Senate bill seeks to repeal alcohol ban at Indiana State Fair

Alcohol banned in 1947 because of litter problem

INDIANAPOLIS - Although it’s been considered a family event for decades, there is legislation pending that would allow beer, wine and spirits to be sold at the Indiana State Fair.

The fair has been a dry event for six decades, but Senate Bill 168 is seeking to repeal the law – allowing beer, wine and liquor to flow again.

"They used to sell beer at the fair for a long time. And then this law that went into place in 1947 and it was as a result of a littering problem," fair spokesman Andy Klotz said.

Klotz said the Indiana State Fair is one of only two major state fairs in the country that don't allow alcohol sales.

"We just think it makes sense. And quite frankly, this is a very blossoming part of the ag segment in Indiana," Klotz said.
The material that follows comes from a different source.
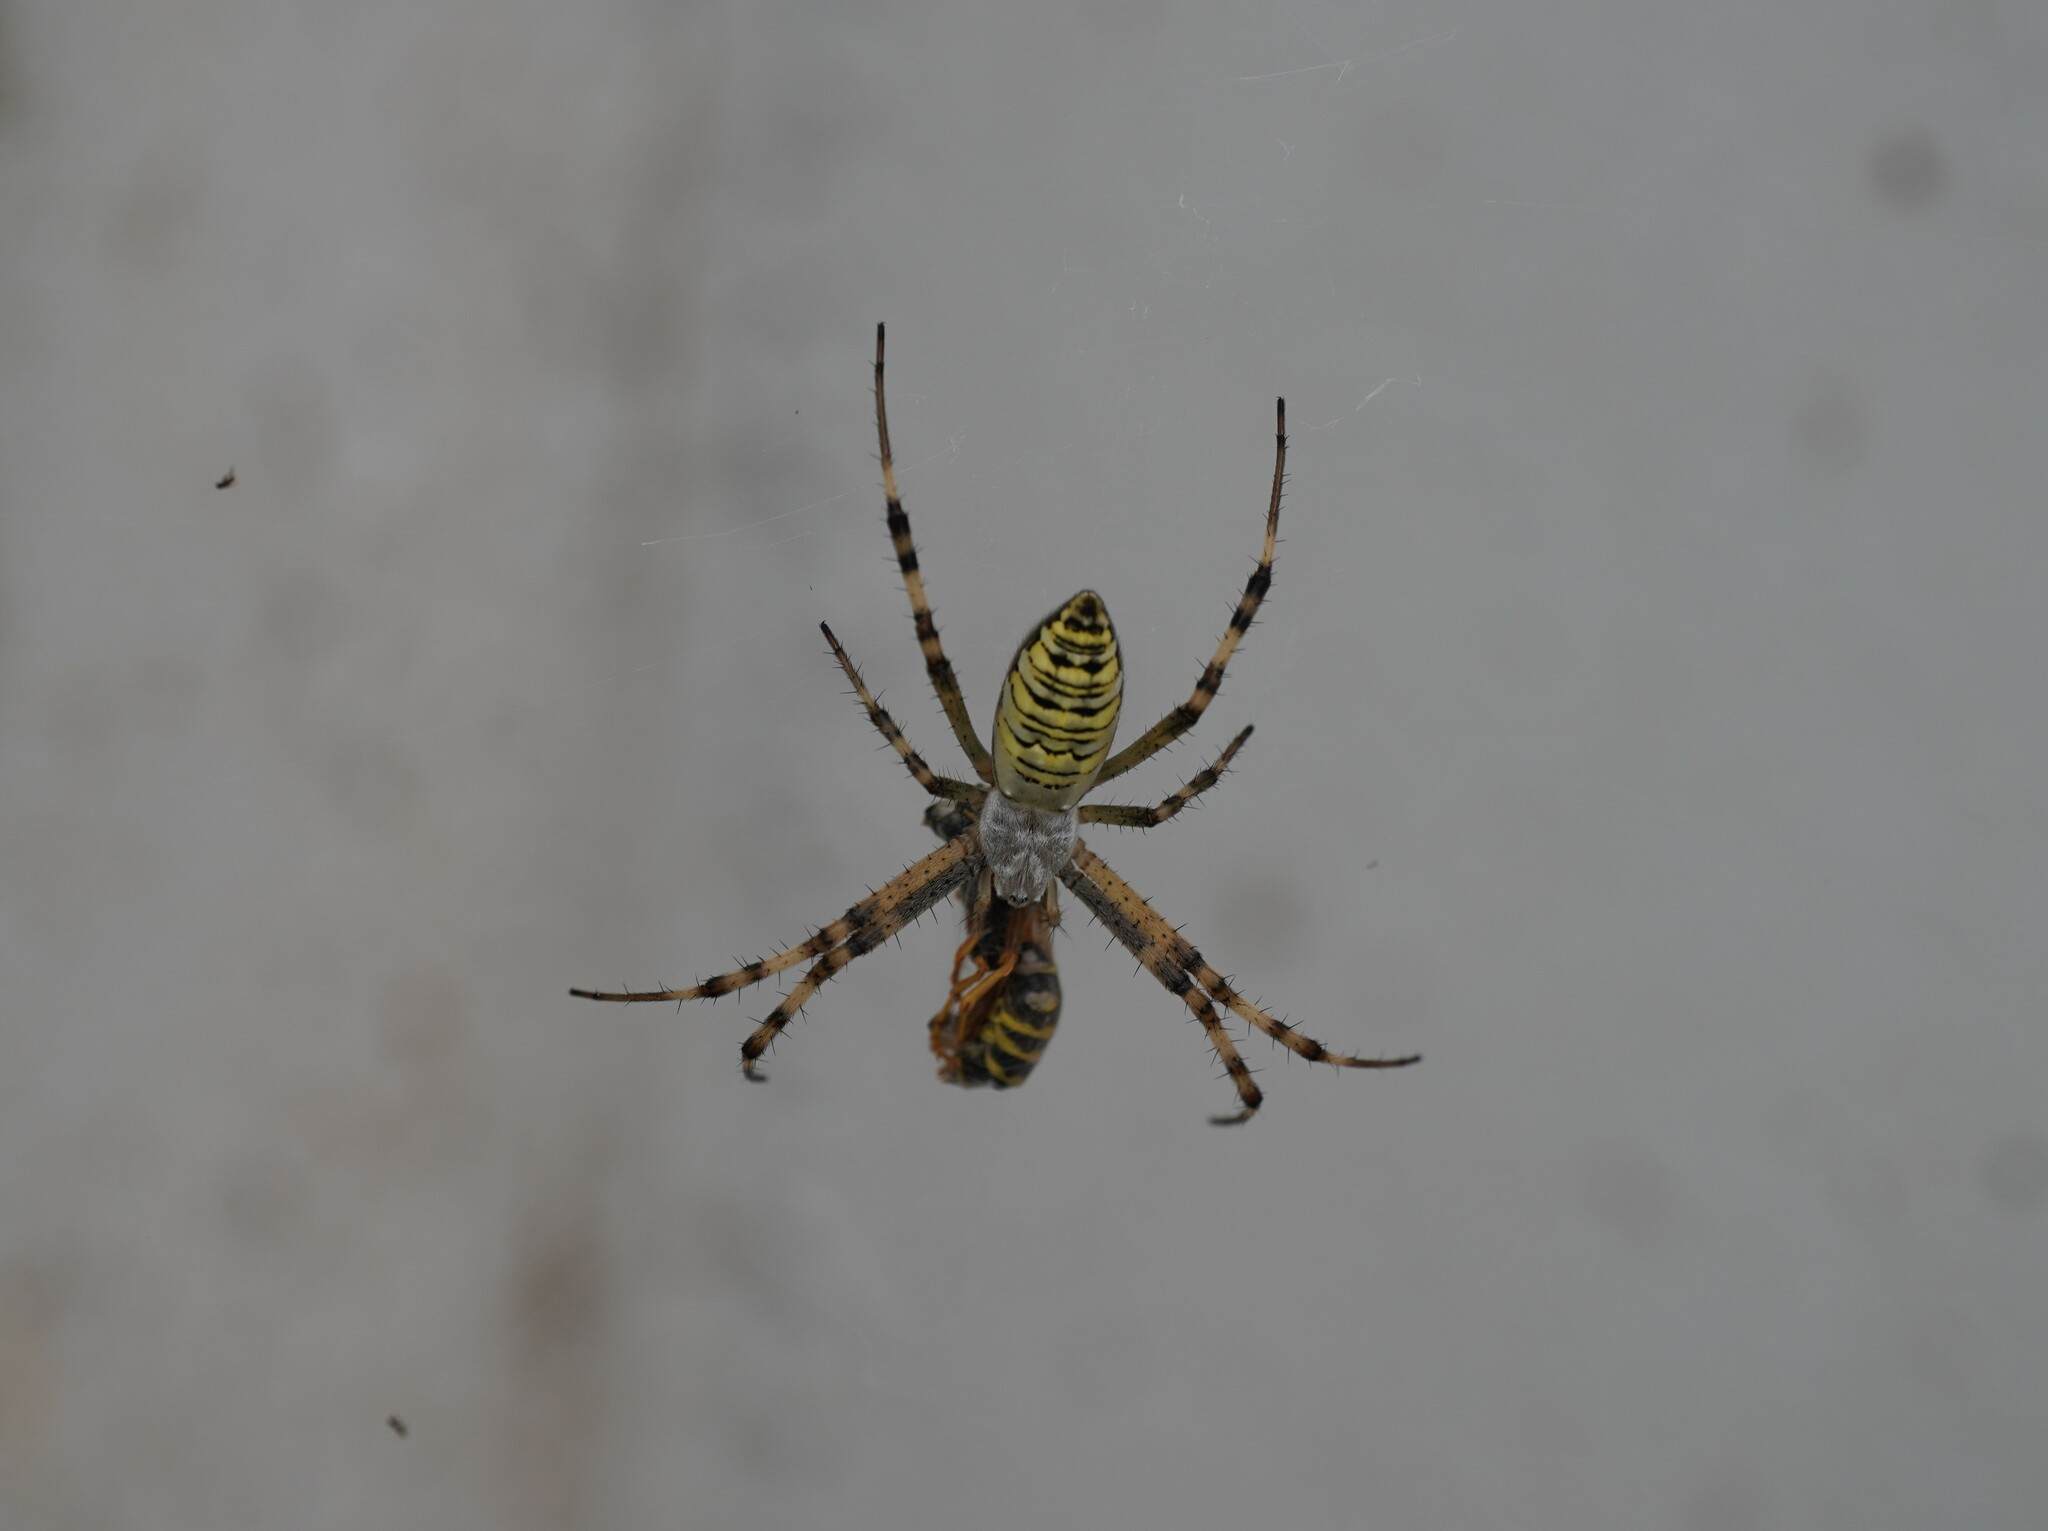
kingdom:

Flat12 Bierwerks is one of 60 local breweries statewide. There are also now more than 80 wineries and vineyards in Indiana. 

Beer crafters and winemakers believe their local products should be highlighted at the state fair too -- just like the soybean, corn, cattle or pork industries.

"It's obviously extremely important for us as a local craft brewer, just from the standpoint of you're getting to try something that's not being shipped in from the West Coast, East Coast, whatever; something made in the local community here. I think it fits in well with the agricultural part of the state here," brewery owner Rob Caputo said.

Fair officials said there would be only a couple of designated areas where spirits would be sold while educating fairgoers about how important the beer and wine industries are to Indiana's agricultural economy. 

"Our family-friendly reputation is paramount and we would not do anything to alter that," Klotz said.

If the legislation passes, fair officials said they will be ready to serve alcohol as soon as this summer. Officials said the fair already has its liquor license and already serves alcohol at nearly every other event at the fairgrounds.

Officials said alcohol sales would bring at least $200,000 in net revenue to the fair each summer. That money could be used to upkeep buildings and keep ticket prices low.

Senate Bill 168 is only in committee right now.